ガスプロムのCEO代理であるヴァディム・ヤコブレフ氏は、ガスプロムのビジネスモデル自体はデジタル資産への関与を視野には入れていないことを強調しており、むしろ「付随して生じるフレアガスの新しい有益な利用法」を実現にすることによって再生可能エネルギーの実用化と、エネルギー資源の利用の最適化を図ることを目指しているとして、以下のように述べている。

「二酸化炭素排出量の削減は、ガスプロムネフチのESGポリシーに不可欠な要素である。 [中略]両社のテクノロジーとコンピテンシーを融合することで、天然資源を効率的かつ環境に優しい方法で利用するための業界のベストプラクティスを創造するものである」

ガスプロムは、ロシア最大の石油およびガス会社の1つであり、また欧州連合(EU)への最大のガス供給業者の1つでもある。
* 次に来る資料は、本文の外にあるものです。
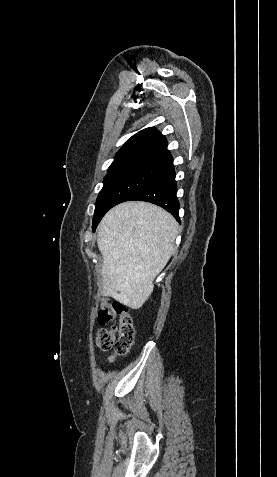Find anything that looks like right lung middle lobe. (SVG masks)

伝えられるところでは、19年の時点でのガスプロムの炭素排出量は世界第3位にランク付けされているとのことである。

今回の発表によれば、フレアガスを動力源とする仮想通貨のマイニングプロジェクトは、特にガス輸送のためのインフラ設備が確立されていない新しい油田で取り組むことを念頭に置いており、また別のオプションとしては、電力が余り、フレアガスが利益を生み出していないシベリア地方の僻地にある油田でそのような開発を行う場合が考えられるとのことである。

ビットリバーの設立者兼CEOのイゴール・ブルネット氏は、ガスプロムとの新しい提携関係は、今後2年間で総電力容量を2ギガワットへと増大するという同社の野心的な計画の一環であると述べている。